Customers and prospects
We never really thought about harnessing the tool to communicate with existing customers, to identify and create up-sell and cross-sell opportunities, or for project follow-up. Given that we didn’t get enough use of Marketo in managing our prospects, we might have been able to get more value by also using it with customers. That wasn’t something sales people wanted.
Lead recycling
We didn’t recycle leads. There was a culture of sales people calling leads as dead if they weren’t ready to buy. Sales people needed to be better-educated, and more realistic. Poor sales and marketing alignment made it attractive for sales to just claim leads weren’t any good, rather than hand them back.

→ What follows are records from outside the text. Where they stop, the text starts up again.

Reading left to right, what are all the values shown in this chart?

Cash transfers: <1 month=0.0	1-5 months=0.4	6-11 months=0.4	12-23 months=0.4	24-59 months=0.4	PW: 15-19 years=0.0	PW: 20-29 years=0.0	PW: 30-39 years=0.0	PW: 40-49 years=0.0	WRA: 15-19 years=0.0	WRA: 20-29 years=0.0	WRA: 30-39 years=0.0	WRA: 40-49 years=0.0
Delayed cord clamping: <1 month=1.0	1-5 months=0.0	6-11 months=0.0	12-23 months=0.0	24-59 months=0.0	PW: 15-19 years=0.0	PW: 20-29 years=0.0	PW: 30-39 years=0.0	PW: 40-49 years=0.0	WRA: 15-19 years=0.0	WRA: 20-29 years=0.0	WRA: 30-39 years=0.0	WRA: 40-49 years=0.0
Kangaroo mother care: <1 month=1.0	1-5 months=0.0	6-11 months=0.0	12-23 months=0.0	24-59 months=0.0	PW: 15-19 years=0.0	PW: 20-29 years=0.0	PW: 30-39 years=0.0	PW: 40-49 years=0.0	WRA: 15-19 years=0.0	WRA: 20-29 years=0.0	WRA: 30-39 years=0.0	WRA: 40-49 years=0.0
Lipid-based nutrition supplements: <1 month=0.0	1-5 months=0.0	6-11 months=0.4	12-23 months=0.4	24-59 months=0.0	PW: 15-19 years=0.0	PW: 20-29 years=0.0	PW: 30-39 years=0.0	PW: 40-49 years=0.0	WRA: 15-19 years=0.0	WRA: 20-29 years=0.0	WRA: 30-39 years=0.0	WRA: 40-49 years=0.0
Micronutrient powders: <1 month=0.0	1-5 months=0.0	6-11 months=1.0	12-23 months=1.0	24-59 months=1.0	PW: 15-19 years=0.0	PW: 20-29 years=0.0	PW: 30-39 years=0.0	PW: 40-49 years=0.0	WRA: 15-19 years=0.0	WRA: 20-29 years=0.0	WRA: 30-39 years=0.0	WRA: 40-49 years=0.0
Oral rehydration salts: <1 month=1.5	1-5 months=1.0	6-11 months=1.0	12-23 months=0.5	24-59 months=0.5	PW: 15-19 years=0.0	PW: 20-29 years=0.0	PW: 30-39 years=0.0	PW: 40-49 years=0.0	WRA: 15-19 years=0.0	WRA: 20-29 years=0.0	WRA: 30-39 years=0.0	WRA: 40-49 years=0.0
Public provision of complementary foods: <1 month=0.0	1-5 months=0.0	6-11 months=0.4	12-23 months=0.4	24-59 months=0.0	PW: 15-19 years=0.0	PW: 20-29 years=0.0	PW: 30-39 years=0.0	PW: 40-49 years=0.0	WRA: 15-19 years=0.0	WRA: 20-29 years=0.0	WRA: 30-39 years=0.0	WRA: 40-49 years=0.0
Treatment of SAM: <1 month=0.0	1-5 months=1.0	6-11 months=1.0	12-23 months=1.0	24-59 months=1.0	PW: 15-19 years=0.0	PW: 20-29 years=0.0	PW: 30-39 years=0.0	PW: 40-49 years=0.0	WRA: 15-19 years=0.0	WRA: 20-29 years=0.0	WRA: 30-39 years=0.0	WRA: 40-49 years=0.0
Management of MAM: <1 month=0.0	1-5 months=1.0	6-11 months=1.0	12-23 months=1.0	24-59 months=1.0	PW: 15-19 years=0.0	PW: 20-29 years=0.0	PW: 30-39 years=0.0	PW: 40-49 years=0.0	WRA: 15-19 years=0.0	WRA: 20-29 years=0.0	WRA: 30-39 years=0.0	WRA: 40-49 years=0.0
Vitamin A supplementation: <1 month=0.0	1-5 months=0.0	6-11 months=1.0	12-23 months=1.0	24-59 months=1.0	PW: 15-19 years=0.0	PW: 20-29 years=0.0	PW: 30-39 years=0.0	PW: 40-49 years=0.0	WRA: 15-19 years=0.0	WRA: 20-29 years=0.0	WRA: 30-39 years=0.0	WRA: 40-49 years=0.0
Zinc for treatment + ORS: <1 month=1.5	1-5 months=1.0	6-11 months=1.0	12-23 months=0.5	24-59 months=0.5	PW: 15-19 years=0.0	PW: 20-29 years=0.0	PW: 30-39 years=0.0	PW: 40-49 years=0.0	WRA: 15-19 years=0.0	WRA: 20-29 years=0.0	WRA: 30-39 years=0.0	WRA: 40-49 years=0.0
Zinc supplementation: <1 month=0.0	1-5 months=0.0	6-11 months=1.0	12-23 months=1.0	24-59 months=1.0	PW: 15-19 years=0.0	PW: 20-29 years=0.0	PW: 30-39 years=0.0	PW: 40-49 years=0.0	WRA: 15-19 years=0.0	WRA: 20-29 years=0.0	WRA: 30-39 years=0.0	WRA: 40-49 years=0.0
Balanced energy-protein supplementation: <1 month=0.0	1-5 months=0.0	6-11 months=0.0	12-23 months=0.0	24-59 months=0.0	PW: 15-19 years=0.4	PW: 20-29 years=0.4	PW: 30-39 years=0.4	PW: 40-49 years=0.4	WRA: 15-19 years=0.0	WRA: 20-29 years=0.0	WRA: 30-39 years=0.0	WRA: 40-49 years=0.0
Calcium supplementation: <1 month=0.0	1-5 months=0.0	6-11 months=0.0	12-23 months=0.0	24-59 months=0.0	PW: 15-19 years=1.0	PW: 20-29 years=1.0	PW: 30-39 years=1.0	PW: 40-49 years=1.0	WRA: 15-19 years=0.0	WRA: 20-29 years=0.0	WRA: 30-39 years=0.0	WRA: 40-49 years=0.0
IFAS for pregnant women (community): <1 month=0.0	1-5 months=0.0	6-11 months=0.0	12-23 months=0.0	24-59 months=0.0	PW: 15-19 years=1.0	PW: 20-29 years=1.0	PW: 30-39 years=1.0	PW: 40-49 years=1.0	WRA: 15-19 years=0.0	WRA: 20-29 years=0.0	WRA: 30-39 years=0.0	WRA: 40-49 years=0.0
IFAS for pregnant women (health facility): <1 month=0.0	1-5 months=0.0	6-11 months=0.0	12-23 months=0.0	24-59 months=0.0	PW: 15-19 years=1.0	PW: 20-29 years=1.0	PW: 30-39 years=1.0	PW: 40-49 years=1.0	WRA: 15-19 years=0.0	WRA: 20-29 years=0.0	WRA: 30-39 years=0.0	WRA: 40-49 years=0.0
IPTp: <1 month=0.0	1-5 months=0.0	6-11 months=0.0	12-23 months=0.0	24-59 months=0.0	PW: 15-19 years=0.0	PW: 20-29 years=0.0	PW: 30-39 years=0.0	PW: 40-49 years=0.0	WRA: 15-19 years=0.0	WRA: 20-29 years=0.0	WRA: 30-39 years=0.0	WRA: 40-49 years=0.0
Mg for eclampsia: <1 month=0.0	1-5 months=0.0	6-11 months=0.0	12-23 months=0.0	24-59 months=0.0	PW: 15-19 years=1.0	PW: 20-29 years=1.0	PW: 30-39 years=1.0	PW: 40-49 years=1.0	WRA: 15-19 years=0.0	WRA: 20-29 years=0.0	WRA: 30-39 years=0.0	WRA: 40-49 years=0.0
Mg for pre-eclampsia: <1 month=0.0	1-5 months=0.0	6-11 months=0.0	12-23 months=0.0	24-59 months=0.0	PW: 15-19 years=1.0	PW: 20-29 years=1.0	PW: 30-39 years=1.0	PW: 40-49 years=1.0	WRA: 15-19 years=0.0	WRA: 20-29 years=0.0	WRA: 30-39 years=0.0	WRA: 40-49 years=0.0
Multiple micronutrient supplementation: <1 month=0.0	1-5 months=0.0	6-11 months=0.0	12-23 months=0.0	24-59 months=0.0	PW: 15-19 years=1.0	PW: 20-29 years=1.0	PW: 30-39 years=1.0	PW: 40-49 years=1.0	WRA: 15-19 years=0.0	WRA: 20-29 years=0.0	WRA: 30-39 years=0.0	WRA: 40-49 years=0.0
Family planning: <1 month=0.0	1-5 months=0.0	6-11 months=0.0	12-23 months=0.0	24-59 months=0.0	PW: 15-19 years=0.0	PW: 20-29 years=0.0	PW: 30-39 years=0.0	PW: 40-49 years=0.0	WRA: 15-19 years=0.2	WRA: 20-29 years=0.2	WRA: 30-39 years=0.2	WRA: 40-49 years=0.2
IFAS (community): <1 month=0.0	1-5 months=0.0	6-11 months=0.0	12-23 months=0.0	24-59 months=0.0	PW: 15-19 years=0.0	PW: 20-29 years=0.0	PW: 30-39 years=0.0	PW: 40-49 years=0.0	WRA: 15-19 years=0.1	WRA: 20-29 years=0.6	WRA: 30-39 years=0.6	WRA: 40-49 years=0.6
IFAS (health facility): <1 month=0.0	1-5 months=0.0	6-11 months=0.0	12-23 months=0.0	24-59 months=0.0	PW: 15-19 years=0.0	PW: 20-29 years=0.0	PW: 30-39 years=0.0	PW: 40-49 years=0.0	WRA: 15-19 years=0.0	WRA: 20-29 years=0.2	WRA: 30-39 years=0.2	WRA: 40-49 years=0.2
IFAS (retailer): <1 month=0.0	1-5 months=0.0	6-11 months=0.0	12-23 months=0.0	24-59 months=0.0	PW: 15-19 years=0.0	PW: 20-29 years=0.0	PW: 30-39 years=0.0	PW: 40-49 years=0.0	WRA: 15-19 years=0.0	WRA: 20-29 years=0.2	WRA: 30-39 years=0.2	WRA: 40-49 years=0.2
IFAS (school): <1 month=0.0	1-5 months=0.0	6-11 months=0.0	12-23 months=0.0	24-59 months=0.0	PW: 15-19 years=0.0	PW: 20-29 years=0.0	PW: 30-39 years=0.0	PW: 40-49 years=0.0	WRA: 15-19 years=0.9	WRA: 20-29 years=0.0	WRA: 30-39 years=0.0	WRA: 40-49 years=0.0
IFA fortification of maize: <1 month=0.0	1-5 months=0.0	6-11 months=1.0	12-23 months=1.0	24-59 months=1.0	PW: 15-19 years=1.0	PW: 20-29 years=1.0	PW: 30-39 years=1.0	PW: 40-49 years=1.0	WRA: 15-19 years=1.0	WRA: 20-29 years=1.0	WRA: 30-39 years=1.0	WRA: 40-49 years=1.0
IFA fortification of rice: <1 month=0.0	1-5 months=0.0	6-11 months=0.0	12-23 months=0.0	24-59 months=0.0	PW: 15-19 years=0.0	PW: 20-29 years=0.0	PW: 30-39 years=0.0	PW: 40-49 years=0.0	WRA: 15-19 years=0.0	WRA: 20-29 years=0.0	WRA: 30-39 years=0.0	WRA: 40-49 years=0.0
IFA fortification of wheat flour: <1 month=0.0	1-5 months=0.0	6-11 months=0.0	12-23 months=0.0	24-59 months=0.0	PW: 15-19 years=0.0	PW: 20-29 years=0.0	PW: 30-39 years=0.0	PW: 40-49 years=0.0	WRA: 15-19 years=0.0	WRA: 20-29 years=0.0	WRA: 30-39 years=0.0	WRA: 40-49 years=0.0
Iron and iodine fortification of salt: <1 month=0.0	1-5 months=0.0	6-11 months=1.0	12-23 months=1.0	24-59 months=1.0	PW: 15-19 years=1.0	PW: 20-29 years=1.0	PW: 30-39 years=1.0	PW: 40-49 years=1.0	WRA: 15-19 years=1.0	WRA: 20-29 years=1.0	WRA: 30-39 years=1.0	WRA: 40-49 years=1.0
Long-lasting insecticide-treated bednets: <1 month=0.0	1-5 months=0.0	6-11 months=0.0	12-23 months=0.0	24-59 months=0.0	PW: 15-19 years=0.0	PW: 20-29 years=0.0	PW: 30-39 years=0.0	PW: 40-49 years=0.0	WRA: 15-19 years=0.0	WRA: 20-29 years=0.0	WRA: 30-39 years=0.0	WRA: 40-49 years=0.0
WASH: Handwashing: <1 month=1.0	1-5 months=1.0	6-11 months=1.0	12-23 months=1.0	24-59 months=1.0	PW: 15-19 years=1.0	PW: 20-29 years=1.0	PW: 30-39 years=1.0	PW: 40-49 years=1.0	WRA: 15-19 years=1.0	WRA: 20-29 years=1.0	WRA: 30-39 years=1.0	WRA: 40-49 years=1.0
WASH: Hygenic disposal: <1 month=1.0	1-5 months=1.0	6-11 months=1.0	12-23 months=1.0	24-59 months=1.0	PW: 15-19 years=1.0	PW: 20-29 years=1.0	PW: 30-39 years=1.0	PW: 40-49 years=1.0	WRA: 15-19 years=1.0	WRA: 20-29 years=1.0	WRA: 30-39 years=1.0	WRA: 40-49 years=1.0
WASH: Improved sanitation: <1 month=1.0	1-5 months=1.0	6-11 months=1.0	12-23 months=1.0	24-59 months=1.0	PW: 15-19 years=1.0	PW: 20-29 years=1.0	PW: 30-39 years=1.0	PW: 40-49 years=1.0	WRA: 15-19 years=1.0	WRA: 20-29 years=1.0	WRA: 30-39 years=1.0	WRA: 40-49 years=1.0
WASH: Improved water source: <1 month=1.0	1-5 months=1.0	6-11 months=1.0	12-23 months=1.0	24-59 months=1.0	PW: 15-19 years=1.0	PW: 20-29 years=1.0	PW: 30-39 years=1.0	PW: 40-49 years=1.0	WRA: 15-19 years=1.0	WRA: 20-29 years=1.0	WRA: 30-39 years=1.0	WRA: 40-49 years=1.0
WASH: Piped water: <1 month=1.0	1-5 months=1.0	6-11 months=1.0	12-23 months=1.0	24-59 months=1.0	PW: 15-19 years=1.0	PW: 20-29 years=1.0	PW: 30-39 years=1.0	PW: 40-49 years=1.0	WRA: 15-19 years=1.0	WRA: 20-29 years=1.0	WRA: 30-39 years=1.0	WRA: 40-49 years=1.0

New business vs. Repeat business
We sold projects. Deal size was very unpredictable. We were talking about tens of deals per month, not 100s. Many of those deals came from referrals, or repeat business. Things like revenue performance modelling didn’t seem to fit, for that reason. We can’t have been the only company out there with a revenue profile that didn’t seem to fit well for some of the functionality that Marketo was rolling-out.
Doing things the hard way
We stupidly used the SOAP XML integration, because we wanted Marketo pages to integrate with our website in a clever way, and because we wanted some landing page functionality that wasn’t there at the time. Big mistake. Lots of extra work, lots of cost, and it meant that support didn’t know what we were talking about, half the time.
Support
Support hours – at the time – were awful. California isn’t on the best timeline for the UK. That’s fixed now (support from Ireland) – but at the time it was terrible. So was the fact that Marketo was growing so fast that it seemed anyone you ever spoke to was new.
Email vs. Lumpy mail
Is email the best tool for communication? We came to rely on it too much – perhaps because that’s what tool we had. Who opens sales emails? People obviously do – and others are getting great ROI from marketing automation – but I do wonder if we should have been more creative and sent the occasional ‘lumpy mail’. We made some use of Brainshark – but only after other efforts hadn’t worked.
Lessons Learned for BrightCarbon
We haven’t implemented a marketing automation solution as BrightCarbon (yet). We’re going to (a) build our list, and create a tried-and-tested set of activities for capturing leads (b) create valuable content (c) create and run nurturing campaigns manually, and tweak until we’re happy (d) only automate our marketing when we can’t do it manually any more.
That might sound naive – but I can’t help but feel that automating a process that we feel works is going to be more useful than putting technology in place, setting up a process without any feel of how it feels for real prospects, and letting the technology get on with it because tweaking isn’t anyone’s job.
I’m sure we haven’t got the answers. Failure teaches us many things to avoid – but not necessarily what to do instead. If you have ideas, thoughts, comments – please share.